It pays to be nice to your competitor brands on social media, study finds

Newswise – The brand’s competitors aren’t known for being nice to each other. Think of the legendary “ad wars” between Coke and Pepsi, Avis and Hertz, or McDonalds and Burger King.

But what if brands played well with each other on social media? A group of researchers from the University of Wisconsin-Milwaukee and Duke University wondered after noticing tweets from Xbox and PlayStation congratulating Nintendo on new product launches.

In a study that’s been buzzing among marketers, researchers conducted nearly a dozen experiments that show that when a brand compliments a competitor on social media, it boosts their reputation as well as their sales.

The benefits go to the praising brand, but it doesn’t affect the brand on the receiving end, said Katherine Du, one of the co-authors from the Lubar School of Business at UW-Milwaukee.

In one of the experiments included in the study, participants received one of two fictional tweets: one in which Kit Kat complimented a top competitor, Twix (“@twix, competitor or not, congratulations on your 54 years in business!
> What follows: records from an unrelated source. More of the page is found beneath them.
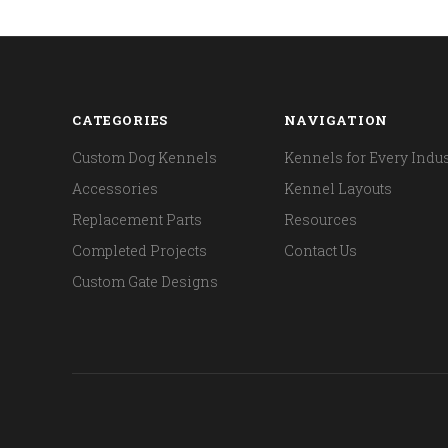
CATEGORIES
NAVIGATION
Custom Dog Kennels
Kennels for Every Indus
Accessories
Kennel Layouts
Replacement Parts
Resources
Completed Projects
Contact Us
Custom Gate Designs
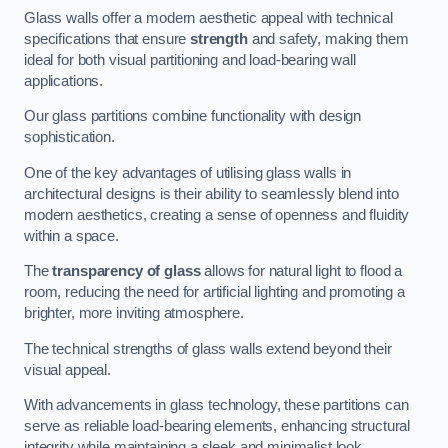
Glass walls offer a modern aesthetic appeal with technical
specifications that ensure
strength
and safety, making them
ideal for both visual partitioning and load-bearing wall
applications.
Our glass partitions combine functionality with design
sophistication.
One of the key advantages of utilising glass walls in
architectural designs is their ability to seamlessly blend into
modern aesthetics, creating a sense of openness and fluidity
within a space.
The
transparency of glass
allows for natural light to flood a
room, reducing the need for artificial lighting and promoting a
brighter, more inviting atmosphere.
The technical strengths of glass walls extend beyond their
visual appeal.
With advancements in glass technology, these partitions can
serve as reliable load-bearing elements, enhancing structural
integrity while maintaining a sleek and minimalist look.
Even we can admit – Twix are delicious”). In the other tweet, Kit Kat only mentioned her own product (“Start your day with a treat!”).

After 11 days, participants reported buying candy since the study ended. Those who saw the free Kit Kat tweet bought this brand 34% more frequently than those who saw the self-promoting Kit Kat tweet. Sales of Twix did not increase, even though Kit Kat called Twix delicious.

The strategy works for the renter because consumers’ opinions of brands are based on two dimensions — warmth and competence, said Du, who conducted the study with Lingrui Zhou and Keisha Cutright at Duke University.

“Warmth is one of the number one things we judge a brand on — and how we judge others too,” she said. “Our contribution was to examine how brands can interact to create this perception. But it’s important that the praising brand initiates the interaction and comes across as authentic.

Why doesn’t it work for the brand being rented?

“We believe this is because consumers recognize that this is an uncommon and potentially risky action for the praise brand, given that there is no obvious benefit to them,” said Zhou, a PhD student at Duke.

Zhou added that brand-to-brand praise works best for organizations that aren’t traditionally viewed as warm or caring. Among consumers, the most skeptical are those who have felt the most effect.

“Skeptical consumers don’t trust brands very much to begin with,” she said. “And so when they see this type of interaction, it disarms them and allows them to change their perception of the brand that’s being praised.”

The study, published earlier this year in the Journal of Marketing, included about 4,000 participants and a collection of tens of thousands of real tweets.

To suggest that marketers can profit by drawing positive attention to competitors is still a radical idea, Du said.

“It’s been an uphill battle for us to get people in marketing to believe that this brand-to-brand praise works,” she said. “That’s why there’s so much data in this study because the burden of evidence was really high.”